» **What is being asked**
Reproduce the listing below from the line with "Figure 1. Photoluminescence" to the line with "Table 3. Correlations", both lines included, character for character, minus any pictures.

===== Records for this exercise =====

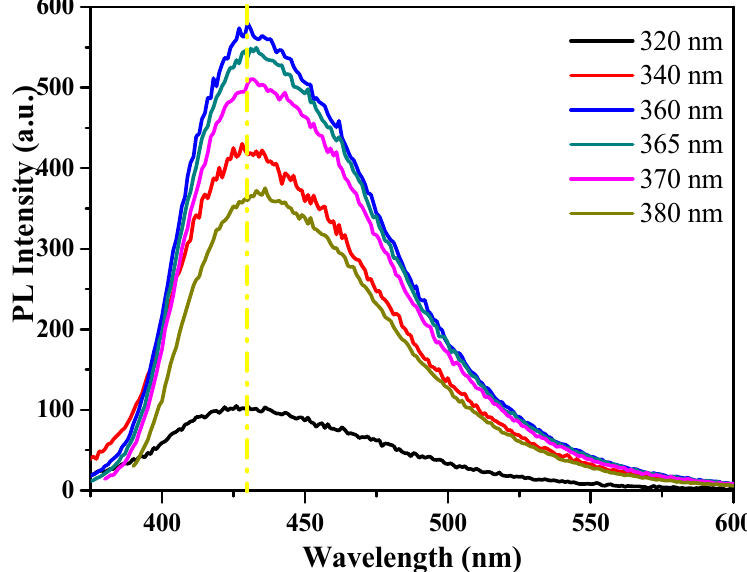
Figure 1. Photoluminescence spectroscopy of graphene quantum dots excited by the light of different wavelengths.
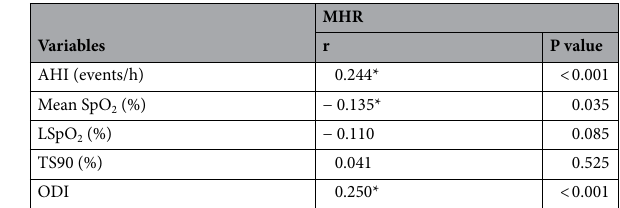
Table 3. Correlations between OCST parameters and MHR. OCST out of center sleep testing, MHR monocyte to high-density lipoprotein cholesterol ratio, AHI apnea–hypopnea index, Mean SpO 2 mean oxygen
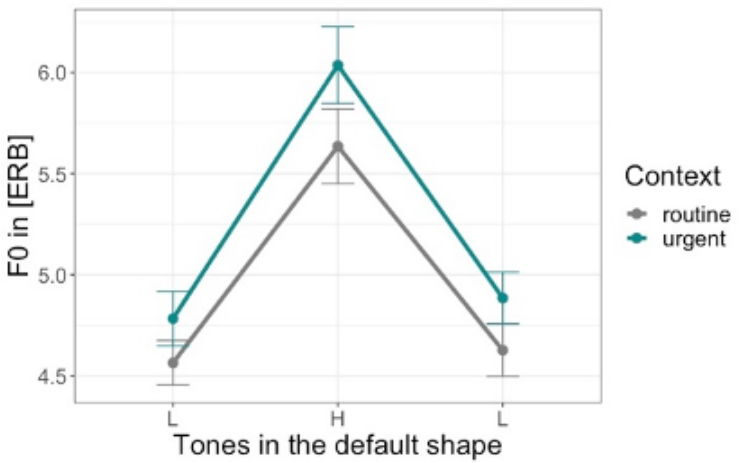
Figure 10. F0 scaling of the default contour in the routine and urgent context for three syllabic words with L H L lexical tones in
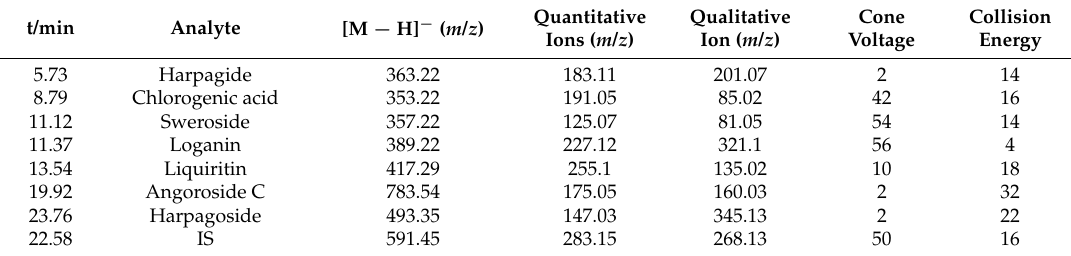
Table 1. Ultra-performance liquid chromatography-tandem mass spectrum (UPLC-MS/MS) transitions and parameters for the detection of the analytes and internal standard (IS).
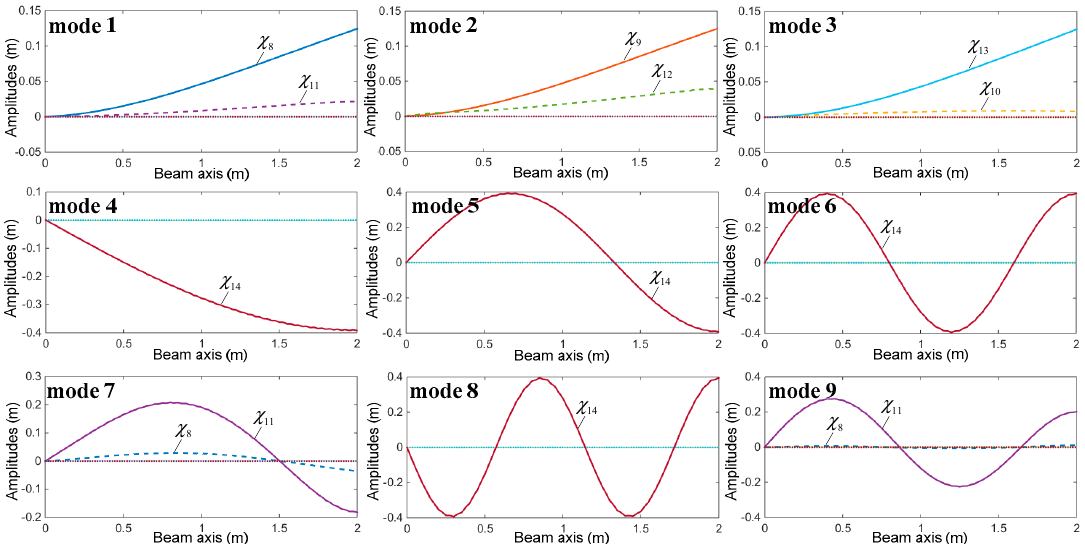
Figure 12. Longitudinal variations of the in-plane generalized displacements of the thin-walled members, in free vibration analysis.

=====
===== Records for this exercise =====

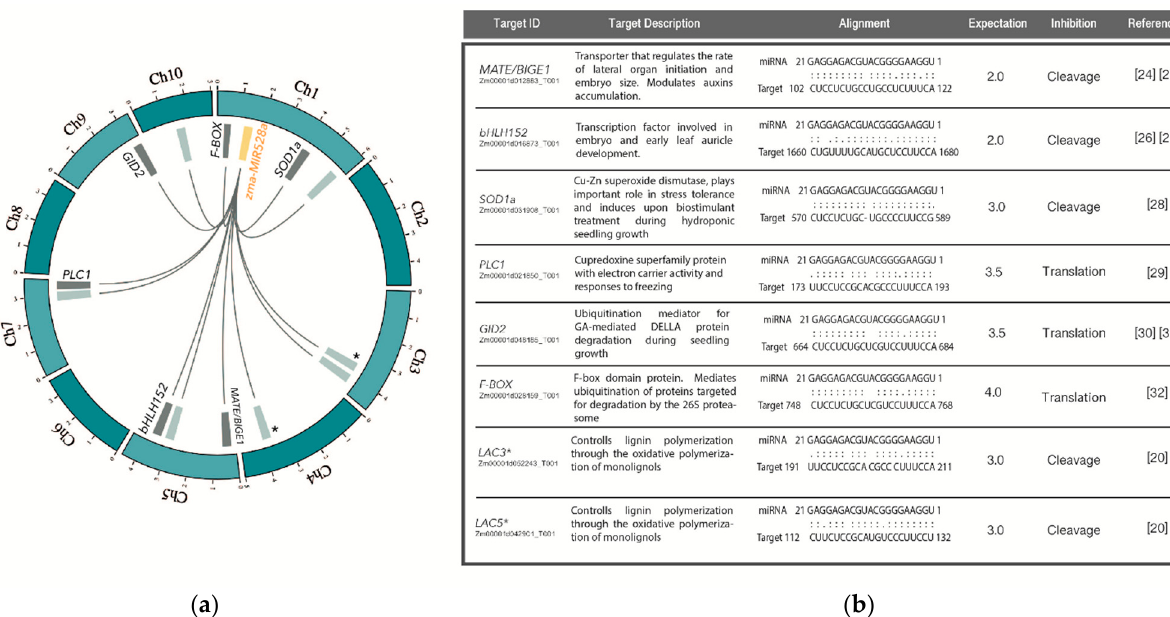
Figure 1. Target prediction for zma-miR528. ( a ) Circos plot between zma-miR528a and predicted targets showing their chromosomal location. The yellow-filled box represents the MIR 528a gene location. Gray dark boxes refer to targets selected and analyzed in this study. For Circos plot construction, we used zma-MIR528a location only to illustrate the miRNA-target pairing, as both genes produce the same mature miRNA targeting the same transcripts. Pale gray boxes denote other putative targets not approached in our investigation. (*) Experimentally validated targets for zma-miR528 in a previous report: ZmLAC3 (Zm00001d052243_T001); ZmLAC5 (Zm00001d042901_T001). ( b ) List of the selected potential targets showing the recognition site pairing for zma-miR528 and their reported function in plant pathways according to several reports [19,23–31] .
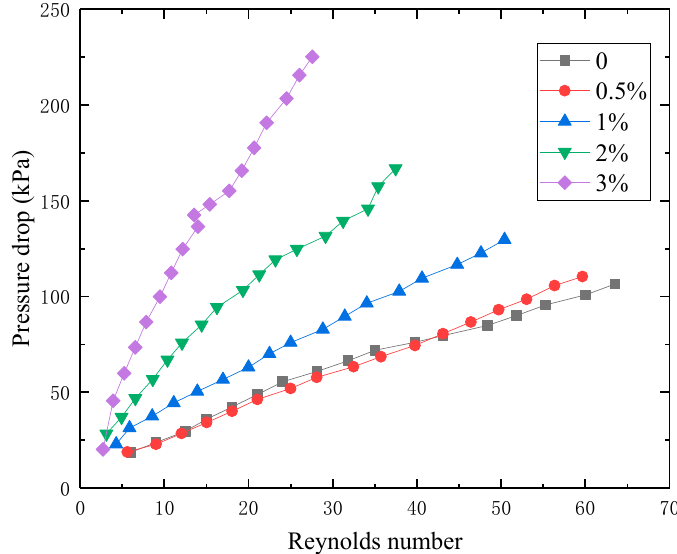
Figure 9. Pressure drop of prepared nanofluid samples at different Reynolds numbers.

=====

» **Answer for this exercise**
Figure 1. Photoluminescence spectroscopy of graphene quantum dots excited by the light of different wavelengths.
Table 3. Correlations between OCST parameters and MHR. OCST out of center sleep testing, MHR monocyte to high-density lipoprotein cholesterol ratio, AHI apnea–hypopnea index, Mean SpO 2 mean oxygen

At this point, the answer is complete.